PhD defence: Timing-aware Model-Based Design with Application to Automotive Embedded Systems

Cyber-Physical System (CPS) are systems piloting physical processes, which have become an integral part of our daily life. Model-Driven Engineering (MDE) is widely applied in the industry to develop new software functions and integrate them into the existing run-time environment of a Cyber-Physical System (CPS). MBD provides indispensable means to model and implement the desired functionality, and to validate the functional, the non-functional, and in particular the real-time behavior against the requirements. Current industrial practice in model-based development completely relies on generative MBD, i.e., on code generation to bridge the gap between model and implementation. An alternative approach, although not yet used in the automotive domain is model interpretation. In this thesis, in the place of code generation, we investigate the applicability of model interpretation to automotive software development with a help of a control function design.

The control laws of these software functions typically assume deterministic sampling rates and constant delays from input to output. However, on the target processors, the execution times of the software will depend on many factors such as the amount of interferences from other tasks, resulting in varying delays from sensing to actuating. The existing approaches support the simulation of control algorithms, but not their actual implementation.  Further, in the thesis, we present the CPAL model interpretation engine running in a co-simulation environment to study control performances while considering the run-time delays. The main advantage is that the model developed for simulation can be re-used on the target processors. Additionally, the simulations performed at design phase can be made realistic in the timing dimension using timing annotations inserted in the models to capture the delays on the actual hardware. Introspection features natively available facilitate the implementation of self-adaptive and fault-tolerance strategies to mitigate and compensate the run-time latencies.
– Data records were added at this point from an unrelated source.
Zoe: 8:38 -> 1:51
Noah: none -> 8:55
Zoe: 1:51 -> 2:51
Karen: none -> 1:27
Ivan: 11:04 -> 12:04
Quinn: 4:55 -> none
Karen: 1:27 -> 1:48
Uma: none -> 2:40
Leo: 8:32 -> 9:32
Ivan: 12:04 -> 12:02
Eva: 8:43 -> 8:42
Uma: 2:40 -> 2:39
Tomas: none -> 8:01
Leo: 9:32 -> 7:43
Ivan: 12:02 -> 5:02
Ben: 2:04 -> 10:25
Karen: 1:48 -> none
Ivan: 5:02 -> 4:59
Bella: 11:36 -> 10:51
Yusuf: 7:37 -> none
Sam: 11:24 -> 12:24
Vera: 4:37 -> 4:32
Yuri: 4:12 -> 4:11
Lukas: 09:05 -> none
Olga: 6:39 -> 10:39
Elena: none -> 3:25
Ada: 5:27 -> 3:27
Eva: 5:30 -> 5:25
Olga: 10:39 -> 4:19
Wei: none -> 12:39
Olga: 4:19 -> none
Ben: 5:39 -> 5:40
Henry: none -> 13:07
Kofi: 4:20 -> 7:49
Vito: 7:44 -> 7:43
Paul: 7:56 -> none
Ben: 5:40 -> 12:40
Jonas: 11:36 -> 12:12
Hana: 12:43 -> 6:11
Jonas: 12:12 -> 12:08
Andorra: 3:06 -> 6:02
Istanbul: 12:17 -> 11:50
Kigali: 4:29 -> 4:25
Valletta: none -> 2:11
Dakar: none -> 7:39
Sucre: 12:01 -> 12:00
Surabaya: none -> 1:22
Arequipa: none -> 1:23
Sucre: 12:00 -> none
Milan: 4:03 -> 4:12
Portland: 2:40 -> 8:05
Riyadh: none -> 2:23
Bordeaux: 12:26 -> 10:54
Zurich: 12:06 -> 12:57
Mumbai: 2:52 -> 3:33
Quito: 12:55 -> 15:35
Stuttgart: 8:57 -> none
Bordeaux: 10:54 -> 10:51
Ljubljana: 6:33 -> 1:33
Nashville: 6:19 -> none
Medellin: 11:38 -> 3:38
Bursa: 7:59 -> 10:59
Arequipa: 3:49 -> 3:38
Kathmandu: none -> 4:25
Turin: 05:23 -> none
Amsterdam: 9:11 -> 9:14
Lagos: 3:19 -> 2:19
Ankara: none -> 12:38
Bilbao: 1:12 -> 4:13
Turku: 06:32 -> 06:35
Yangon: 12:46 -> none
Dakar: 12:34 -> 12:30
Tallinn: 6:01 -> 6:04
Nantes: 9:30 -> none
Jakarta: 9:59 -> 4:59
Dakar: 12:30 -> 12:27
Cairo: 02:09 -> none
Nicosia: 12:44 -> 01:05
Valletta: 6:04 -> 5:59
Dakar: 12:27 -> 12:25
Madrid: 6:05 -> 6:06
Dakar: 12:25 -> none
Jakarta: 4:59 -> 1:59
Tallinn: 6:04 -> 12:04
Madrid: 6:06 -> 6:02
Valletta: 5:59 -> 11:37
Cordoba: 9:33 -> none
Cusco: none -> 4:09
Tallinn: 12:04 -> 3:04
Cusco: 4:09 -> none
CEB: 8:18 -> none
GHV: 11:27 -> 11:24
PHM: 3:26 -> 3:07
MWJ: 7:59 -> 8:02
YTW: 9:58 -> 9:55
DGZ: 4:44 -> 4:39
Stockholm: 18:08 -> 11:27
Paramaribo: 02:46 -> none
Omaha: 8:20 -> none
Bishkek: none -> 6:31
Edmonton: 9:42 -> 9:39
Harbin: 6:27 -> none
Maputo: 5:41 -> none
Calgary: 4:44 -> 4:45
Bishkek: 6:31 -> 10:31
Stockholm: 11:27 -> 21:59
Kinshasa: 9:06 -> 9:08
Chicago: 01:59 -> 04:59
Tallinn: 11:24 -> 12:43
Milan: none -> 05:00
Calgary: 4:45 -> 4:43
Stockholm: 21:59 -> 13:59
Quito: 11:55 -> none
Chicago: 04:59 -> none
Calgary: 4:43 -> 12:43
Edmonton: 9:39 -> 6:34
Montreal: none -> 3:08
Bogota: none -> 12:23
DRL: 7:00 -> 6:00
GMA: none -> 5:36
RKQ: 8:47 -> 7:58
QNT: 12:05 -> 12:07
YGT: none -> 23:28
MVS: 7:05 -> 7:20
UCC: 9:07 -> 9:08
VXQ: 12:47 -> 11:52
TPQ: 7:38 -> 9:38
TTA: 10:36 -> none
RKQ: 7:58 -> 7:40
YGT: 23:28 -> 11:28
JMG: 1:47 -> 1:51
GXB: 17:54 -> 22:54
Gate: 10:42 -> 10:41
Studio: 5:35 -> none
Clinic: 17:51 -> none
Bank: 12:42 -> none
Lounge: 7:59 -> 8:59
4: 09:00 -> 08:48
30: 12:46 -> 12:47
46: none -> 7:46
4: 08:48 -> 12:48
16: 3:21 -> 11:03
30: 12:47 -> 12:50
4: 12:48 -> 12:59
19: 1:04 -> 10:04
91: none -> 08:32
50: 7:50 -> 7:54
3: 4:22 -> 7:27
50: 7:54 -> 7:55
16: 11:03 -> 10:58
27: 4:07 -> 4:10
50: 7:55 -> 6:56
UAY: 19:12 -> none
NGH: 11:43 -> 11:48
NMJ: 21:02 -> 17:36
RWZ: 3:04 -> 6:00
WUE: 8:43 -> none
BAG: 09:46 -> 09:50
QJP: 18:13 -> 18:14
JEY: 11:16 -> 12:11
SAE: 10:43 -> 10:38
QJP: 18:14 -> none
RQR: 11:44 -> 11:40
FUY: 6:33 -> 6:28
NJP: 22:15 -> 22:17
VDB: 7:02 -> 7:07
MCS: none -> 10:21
As the processing power is increasingly available with today’s hardware, other concerns than execution performance such as simplicity and predictability become important factors towards functional safety objective. The motivation towards predictable execution behavior, we revisited FIFO scheduling with offset and strictly periodic task activations. The execution order in this case is uniquely and statically determined. This means that whatever the execution platform and the task execution times, be it in simulation mode in a design environment or at run-time on the actual target, the task execution order will remain identical. Beyond the task execution order, the reading and writing events that can be observed outside the tasks occur in the same order. This property, leveraged by our MBD environment CPAL design flow provides a form of timing equivalent behavior between development phase and run-time phase that eases the implementation of the application and the verification of its timing correctness.